The Wahkiakum County Eagle - Established as The Skamokawa Eagle in 1891

Cathlamet schools make covid-19 plans


March 12, 2020

Sanitization efforts have increased and there is a big focus on hand-washing, but officials are otherwise trying to keep things normal for students at local schools, as they prepare for a possible threat of COVID-19.

It’s business as usual for staff at St. James Family Center: Every flu season, they add an extra sanitization of door knobs and railings, and other often touched surfaces each day.

But Director Beth Hansen admits, with the threat of the coronavirus or COVID-19, for the past three weeks, staff have been sanitizing twice a day on top of the regular cleaning done at the center.

The good news is, they haven’t seen a recent drop in attendance, in fact, it seems to be improving after the last round of colds and flus that sent students and some staff home this winter.

But they are making changes to the calendar as needed. A parents’ meeting was canceled last week, and the center is still debating whether or not to hold the next one.

And yes, they are washing hands like crazy.

There are strict hand washing procedures for licensing, and the center requires parents make sure children wash their hands when they enter the building. In the past, the center may have been a little lax, but now they are more stringent.

Last week, the youngsters had a lesson on how to wash their hands, Hansen said. The kids must use soap and water, but there is hand sanitizer for adults.

They have been receiving lots of information from state agencies, mostly about the basics, washing hands and covering coughs.

And if they are required to close their doors for a time, they will be allowed to apply for waivers for attendance, because they like the school district, are required to be open a certain number of days.

"We started talking about this weeks ago,” Wahkiakum School District Superintendent Brent Freeman said.

The school district has been coordinating with several agencies, including OSPI and Wahkiakum Health and Human Services.

Earlier this year, Freeman contacted a specialist at HHS to review the best products and practices to keep the facilities sanitized. They have been sanitizing door knobs, desks, water fountains, chairs, and more with a product they have determined to be safe, Envirox H2 Orange 117.

“The virus is transmitted by and large by touch,” Freeman said.

The facilities are getting cleaned, but custodial staff is more focused on sanitization. They took advantage of the mid-winter break to sanitize the buildings, and a deep clean and more sanitization is planned over Spring Break.

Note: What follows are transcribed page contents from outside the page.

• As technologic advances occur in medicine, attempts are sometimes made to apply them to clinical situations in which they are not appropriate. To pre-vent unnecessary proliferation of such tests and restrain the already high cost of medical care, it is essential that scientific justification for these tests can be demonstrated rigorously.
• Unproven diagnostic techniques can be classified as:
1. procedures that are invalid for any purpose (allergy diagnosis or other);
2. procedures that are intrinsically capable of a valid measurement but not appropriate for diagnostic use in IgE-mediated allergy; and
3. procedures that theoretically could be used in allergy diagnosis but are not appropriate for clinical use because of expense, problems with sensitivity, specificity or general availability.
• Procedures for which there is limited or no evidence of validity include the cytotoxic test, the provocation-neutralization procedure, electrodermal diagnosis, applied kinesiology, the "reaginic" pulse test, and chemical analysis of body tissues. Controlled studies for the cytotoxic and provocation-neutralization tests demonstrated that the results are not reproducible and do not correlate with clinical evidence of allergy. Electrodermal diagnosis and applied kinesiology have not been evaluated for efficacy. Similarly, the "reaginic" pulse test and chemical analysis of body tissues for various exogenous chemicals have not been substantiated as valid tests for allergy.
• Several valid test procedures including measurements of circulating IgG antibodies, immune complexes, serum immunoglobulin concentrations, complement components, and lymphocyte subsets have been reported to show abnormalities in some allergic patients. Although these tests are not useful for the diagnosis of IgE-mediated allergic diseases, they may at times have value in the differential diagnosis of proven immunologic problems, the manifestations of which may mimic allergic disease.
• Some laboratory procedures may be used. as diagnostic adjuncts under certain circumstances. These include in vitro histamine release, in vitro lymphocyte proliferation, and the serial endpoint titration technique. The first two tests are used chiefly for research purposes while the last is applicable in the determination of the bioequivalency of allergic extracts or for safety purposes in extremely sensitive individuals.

By and large, the school has been open for student use for long hours, but they are now implementing a new policy to close the doors at the K-8 buildings at 6 p.m., and the doors at the high school at 7 p.m., in order to allow custodial staff to sanitize the building each day.

“They have been doing a great job,” Freeman said.

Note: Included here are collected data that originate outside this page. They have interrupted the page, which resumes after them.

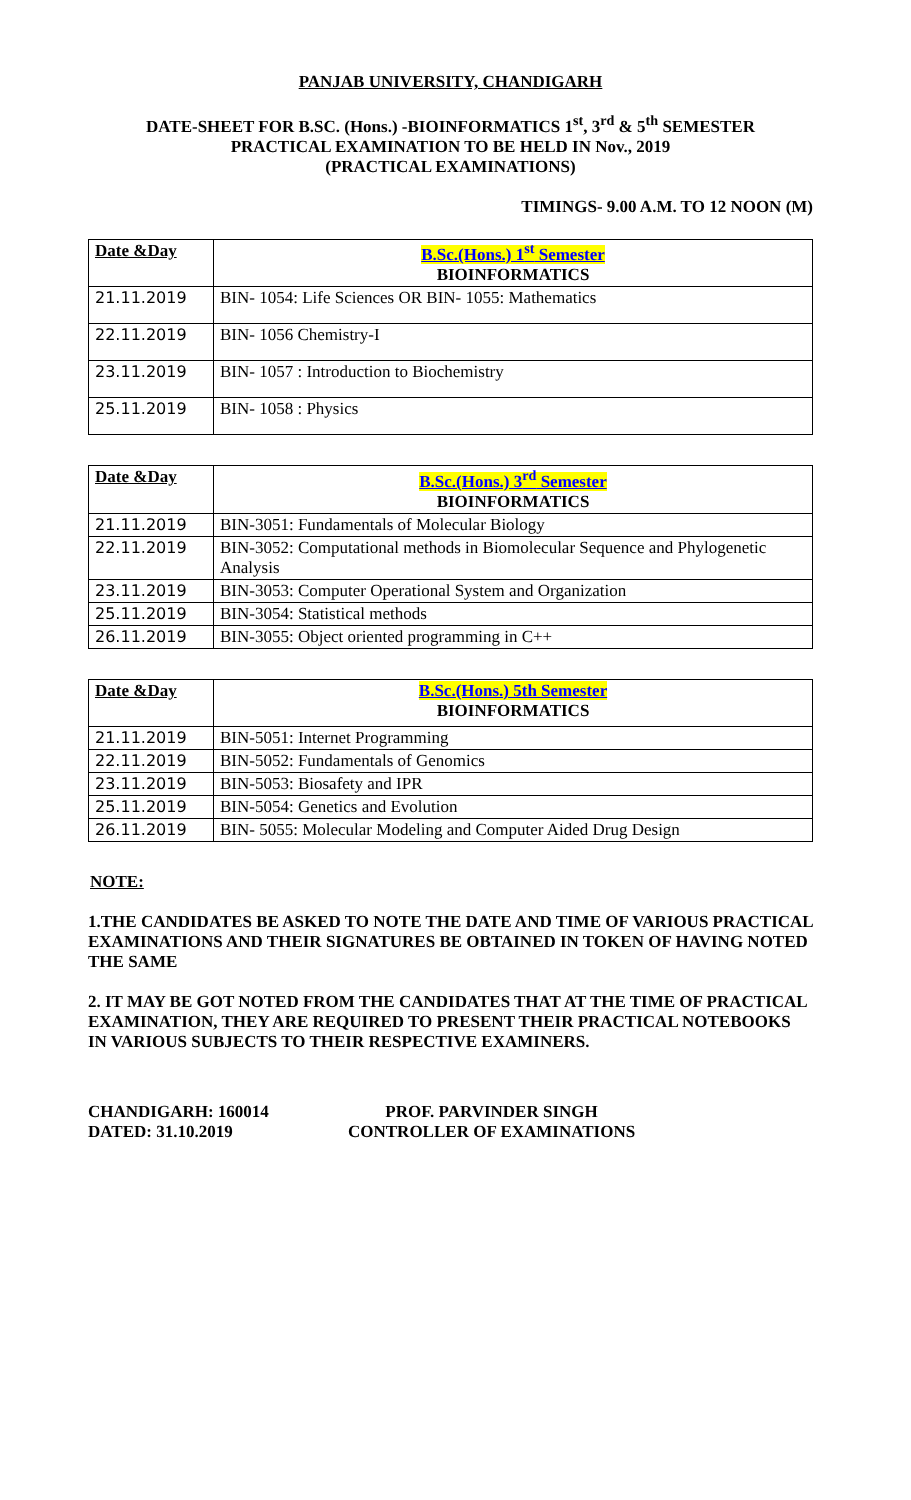PANJAB UNIVERSITY, CHANDIGARH
DATE-SHEET FOR B.SC. (Hons.) -BIOINFORMATICS 1<sup>st</sup>, 3<sup>rd</sup> & 5<sup>th</sup> SEMESTER
PRACTICAL EXAMINATION TO BE HELD IN Nov., 2019
(PRACTICAL EXAMINATIONS)
TIMINGS- 9.00 A.M. TO 12 NOON (M)
| Date &Day | B.Sc.(Hons.) 1<sup>st</sup> Semester BIOINFORMATICS |
| --- | --- |
| 21.11.2019 | BIN- 1054: Life Sciences OR BIN- 1055: Mathematics |
| 22.11.2019 | BIN- 1056 Chemistry-I |
| 23.11.2019 | BIN- 1057 : Introduction to Biochemistry |
| 25.11.2019 | BIN- 1058 : Physics |
| Date &Day | B.Sc.(Hons.) 3<sup>rd</sup> Semester BIOINFORMATICS |
| --- | --- |
| 21.11.2019 | BIN-3051: Fundamentals of Molecular Biology |
| 22.11.2019 | BIN-3052: Computational methods in Biomolecular Sequence and Phylogenetic Analysis |
| 23.11.2019 | BIN-3053: Computer Operational System and Organization |
| 25.11.2019 | BIN-3054: Statistical methods |
| 26.11.2019 | BIN-3055: Object oriented programming in C++ |
| Date &Day | B.Sc.(Hons.) 5th Semester BIOINFORMATICS |
| --- | --- |
| 21.11.2019 | BIN-5051: Internet Programming |
| 22.11.2019 | BIN-5052: Fundamentals of Genomics |
| 23.11.2019 | BIN-5053: Biosafety and IPR |
| 25.11.2019 | BIN-5054: Genetics and Evolution |
| 26.11.2019 | BIN- 5055: Molecular Modeling and Computer Aided Drug Design |
NOTE:
1.THE CANDIDATES BE ASKED TO NOTE THE DATE AND TIME OF VARIOUS PRACTICAL EXAMINATIONS AND THEIR SIGNATURES BE OBTAINED IN TOKEN OF HAVING NOTED THE SAME
2. IT MAY BE GOT NOTED FROM THE CANDIDATES THAT AT THE TIME OF PRACTICAL EXAMINATION, THEY ARE REQUIRED TO PRESENT THEIR PRACTICAL NOTEBOOKS IN VARIOUS SUBJECTS TO THEIR RESPECTIVE EXAMINERS.
CHANDIGARH: 160014
DATED: 31.10.2019
PROF. PARVINDER SINGH
CONTROLLER OF EXAMINATIONS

The buses are being cleaned twice a day by bus drivers.

The students may or may not be thinking about how frequently the school is being sanitized, but they’ve been adjusting as well. The elbow bump has become the new greeting, and they have all had lessons on proper hand washing.

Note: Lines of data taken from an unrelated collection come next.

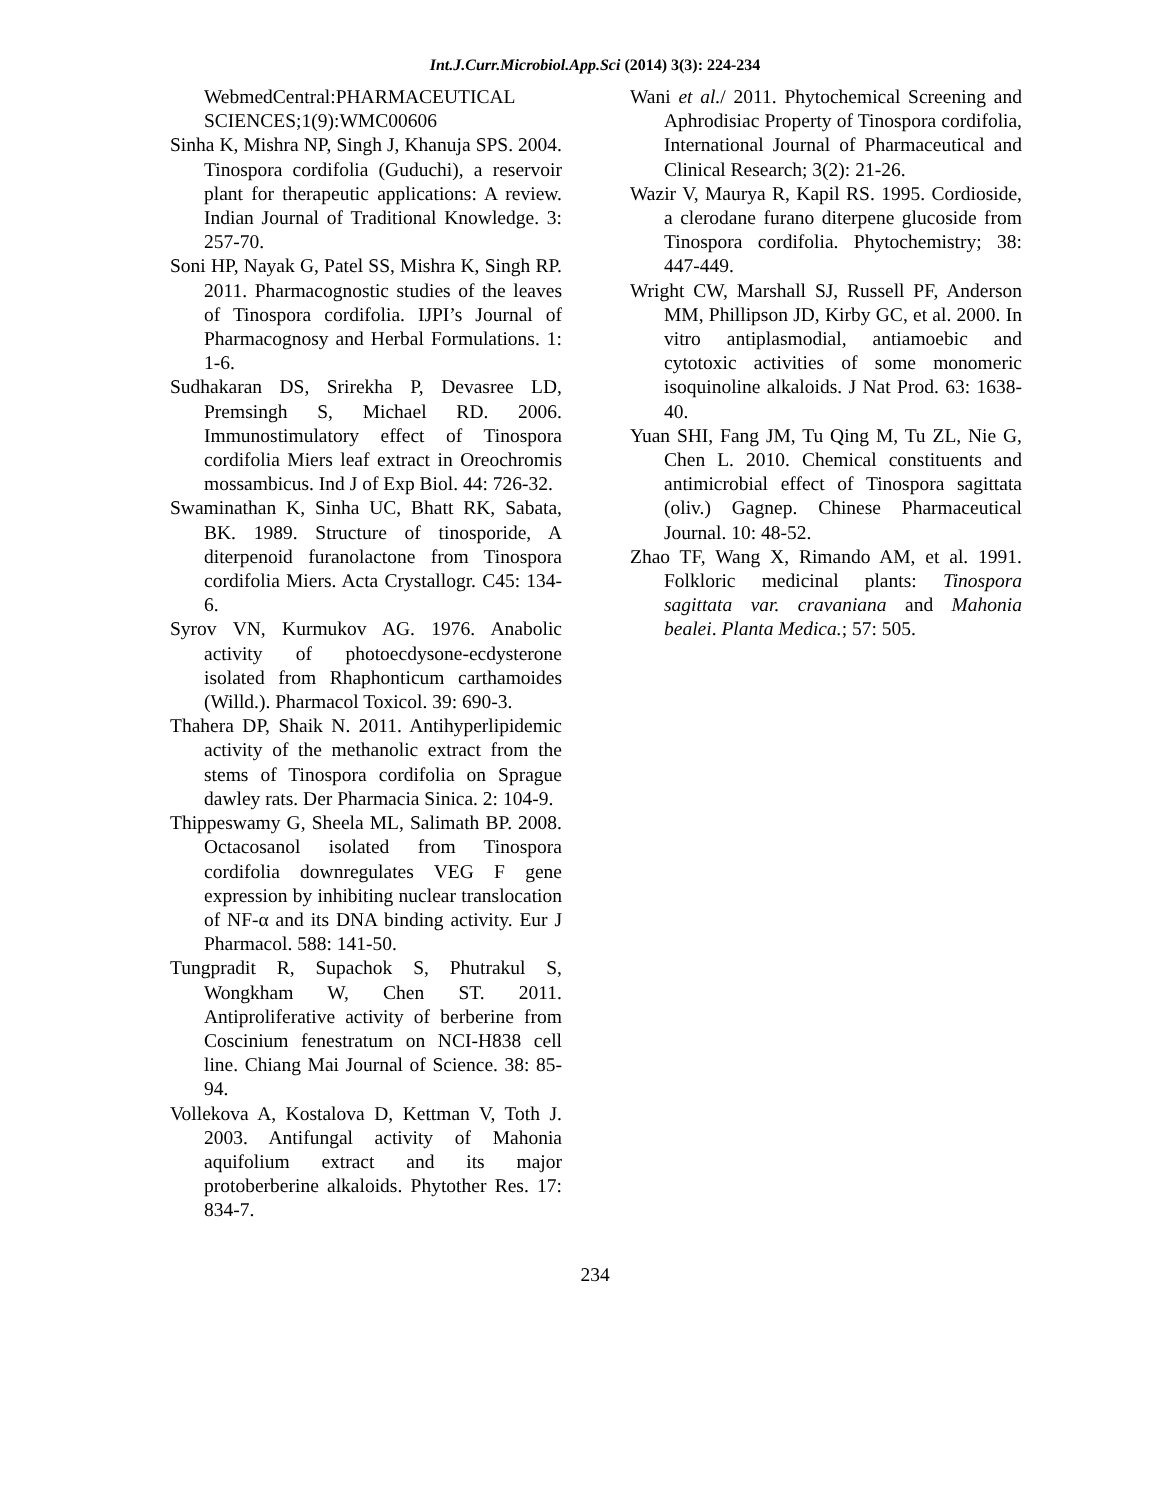Int.J.Curr.Microbiol.App.Sci (2014) 3(3): 224-234
WebmedCentral:PHARMACEUTICAL SCIENCES;1(9):WMC00606
Sinha K, Mishra NP, Singh J, Khanuja SPS. 2004. Tinospora cordifolia (Guduchi), a reservoir plant for therapeutic applications: A review. Indian Journal of Traditional Knowledge. 3: 257-70.
Soni HP, Nayak G, Patel SS, Mishra K, Singh RP. 2011. Pharmacognostic studies of the leaves of Tinospora cordifolia. IJPI’s Journal of Pharmacognosy and Herbal Formulations. 1: 1-6.
Sudhakaran DS, Srirekha P, Devasree LD, Premsingh S, Michael RD. 2006. Immunostimulatory effect of Tinospora cordifolia Miers leaf extract in Oreochromis mossambicus. Ind J of Exp Biol. 44: 726-32.
Swaminathan K, Sinha UC, Bhatt RK, Sabata, BK. 1989. Structure of tinosporide, A diterpenoid furanolactone from Tinospora cordifolia Miers. Acta Crystallogr. C45: 134-6.
Syrov VN, Kurmukov AG. 1976. Anabolic activity of photoecdysone-ecdysterone isolated from Rhaphonticum carthamoides (Willd.). Pharmacol Toxicol. 39: 690-3.
Thahera DP, Shaik N. 2011. Antihyperlipidemic activity of the methanolic extract from the stems of Tinospora cordifolia on Sprague dawley rats. Der Pharmacia Sinica. 2: 104-9.
Thippeswamy G, Sheela ML, Salimath BP. 2008. Octacosanol isolated from Tinospora cordifolia downregulates VEG F gene expression by inhibiting nuclear translocation of NF-α and its DNA binding activity. Eur J Pharmacol. 588: 141-50.
Tungpradit R, Supachok S, Phutrakul S, Wongkham W, Chen ST. 2011. Antiproliferative activity of berberine from Coscinium fenestratum on NCI-H838 cell line. Chiang Mai Journal of Science. 38: 85-94.
Vollekova A, Kostalova D, Kettman V, Toth J. 2003. Antifungal activity of Mahonia aquifolium extract and its major protoberberine alkaloids. Phytother Res. 17: 834-7.
Wani et al./ 2011. Phytochemical Screening and Aphrodisiac Property of Tinospora cordifolia, International Journal of Pharmaceutical and Clinical Research; 3(2): 21-26.
Wazir V, Maurya R, Kapil RS. 1995. Cordioside, a clerodane furano diterpene glucoside from Tinospora cordifolia. Phytochemistry; 38: 447-449.
Wright CW, Marshall SJ, Russell PF, Anderson MM, Phillipson JD, Kirby GC, et al. 2000. In vitro antiplasmodial, antiamoebic and cytotoxic activities of some monomeric isoquinoline alkaloids. J Nat Prod. 63: 1638-40.
Yuan SHI, Fang JM, Tu Qing M, Tu ZL, Nie G, Chen L. 2010. Chemical constituents and antimicrobial effect of Tinospora sagittata (oliv.) Gagnep. Chinese Pharmaceutical Journal. 10: 48-52.
Zhao TF, Wang X, Rimando AM, et al. 1991. Folkloric medicinal plants: Tinospora sagittata var. cravaniana and Mahonia bealei. Planta Medica.; 57: 505.
234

Any student with a temperature of 99.5 degrees is being sent home.

The district is keeping a close eye on absenteeism, checking in with parents to document symptoms.

As for events that require travel outside of the district, they will follow the guidance of the host organization or guidance from public officials. One field trip was recently canceled, but some students traveled to Olympia this week for another outing—and yes, there was a lot of talk about hand washing.

“We want to balance educational opportunity with what’s going on,” Freeman said. “We can’t stop living.”

Practices for spring sports started this week and other extracurricular activities will continue.

Wahkiakum School District is prepared to suspend classes for short or long term if COVID-19 is found in the school, Freeman noted. It is unlikely that students would have to make up time in the classroom at the end of the school year, as the state will be offering waivers.

“We are creating contingency plans should the situation in Southwest Washington and in our district dramatically change,” a letter to parents said. “If the COVID-19 illness spreads more broadly, we will follow the guidance and recommendations of public health officials and share this information with staff and families as quickly as possible.”

“Let’s not panic,” Freeman said. “Let’s do what we can. Sanitize and wash our hands.”